1. Defendant A and B jointly share KRW 145,759,935 with respect to the Plaintiff, and 5% per annum from August 19, 2017 to November 8, 2018.

Reasons

1. Basic facts

A. C served as the delivery source from March 6, 2014 at the D D D D dental laboratory.

B. At around 16:40 on July 14, 2014, Defendant A found that the two-lanes in front of the “G” frequency in Eunpyeong-gu Seoul Metropolitan Government (hereinafter “Defendant A”) have stopped another cargo vehicle in the front section of the Seocho Hospital in accordance with two-lanes in front of the “G” frequency, from the direction of the Sinamom-distance distance to the direction of the Sinamdo Hospital, and changed the said cargo vehicle to one-lane, and if it is likely to obstruct the normal passage of another vehicle while changing the said vehicle again into two-lanes, Defendant A shall not change the course, and if the change of the vehicle is likely to obstruct the normal traffic of another vehicle, Defendant A shall not change the course, and if it is intended to change the vehicle, he shall operate the direction, etc. in advance, notified the change of the vehicle to change the vehicle, and shall safely change the vehicle and thereby be negligent in performing the duty of care in advance to prevent the change of the vehicle, and Defendant A suffers injury to the right-hand hand of H C in front part of the vehicle.
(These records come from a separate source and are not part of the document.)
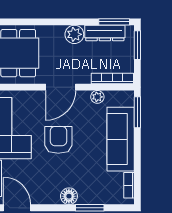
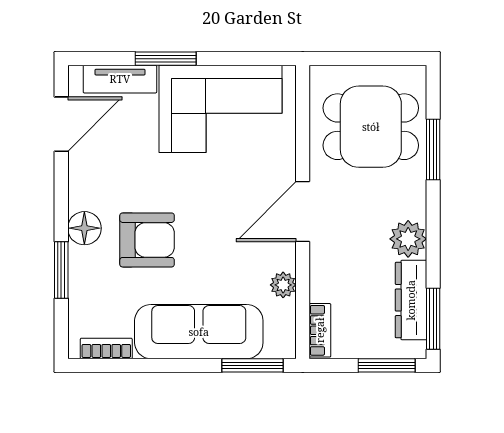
window: (30, 22) -> (433, 149), added
bookcase: (112, 78) -> (320, 330), width x0.64
door: (61, 87) -> (303, 211), hinge flipped
armchair: (58, 140) -> (147, 240), moved

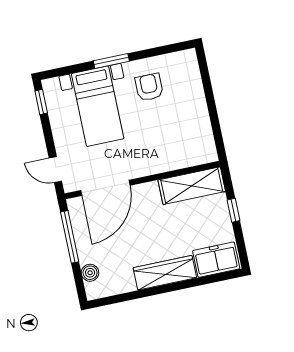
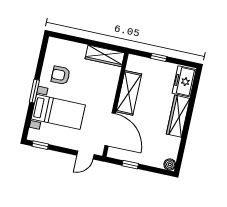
wardrobe: (203, 136) -> (105, 56), added
shelving: (192, 186) -> (129, 93), moved
window: (70, 237) -> (130, 165), width x0.46
boiler: (90, 273) -> (170, 165), moved

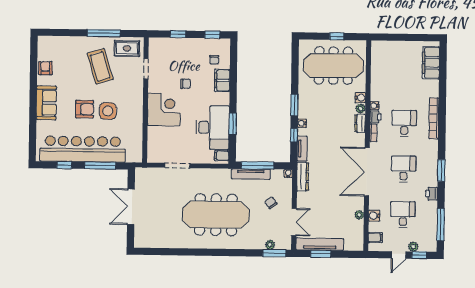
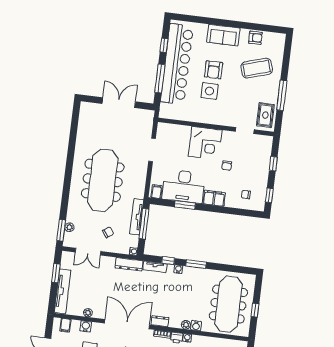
coffee table: (100, 66) -> (257, 68), moved
filing cabinet: (222, 80) -> (214, 198), moved
dresser: (360, 123) -> (160, 321), moved
tv unit: (320, 244) -> (63, 291), moved

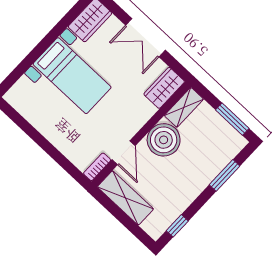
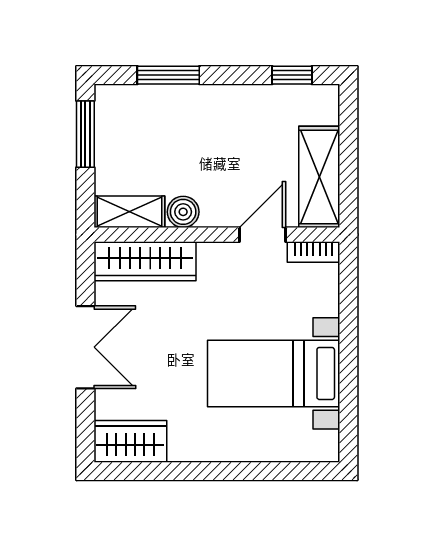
bed with nightstands: (72, 76) -> (274, 373), moved, turned -90
wardrobe: (164, 88) -> (145, 261), width x1.50
boiler: (164, 140) -> (183, 212), width x0.54, depth x0.54

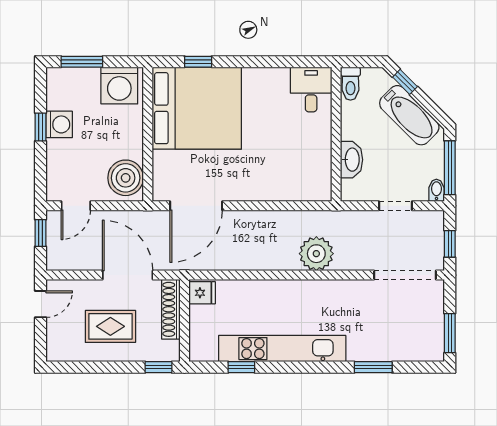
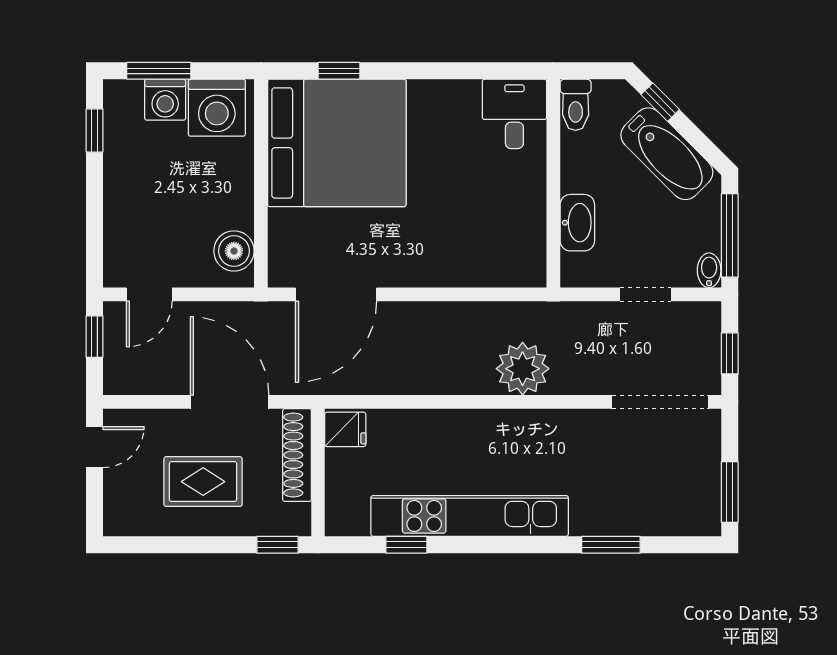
washing machine: (59, 124) -> (165, 100), moved, turned 90
window: (40, 127) -> (95, 131), moved
boiler: (126, 178) -> (234, 251), width x0.73, depth x0.73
(hereinafter “the instant accident”). At the time of the instant accident, C was under delivery of the Dental Product as a customer.

C. Defendant B is the owner of the Defendant vehicle that Defendant A driven at the time of the instant accident, and entered into an insurance contract with Defendant Music Damage Insurance Co., Ltd. (hereinafter “Defendant Music Insurance”) with respect to the Defendant vehicle with the insurance period from September 10, 2013 to September 10, 2014.

C around August 27, 2014, pursuant to the Industrial Accident Insurance Act (hereinafter “Industrial Accident Insurance Act”), C filed an application for medical care benefits and temporary disability compensation benefits with the Plaintiff operating the industrial accident compensation insurance business. The Plaintiff recognized the injury, etc. of C caused by the instant accident as an occupational accident and recognized it as a medical care benefits until July 31, 2017, and was KRW 172,928,470 as medical care benefits until July 31, 2017.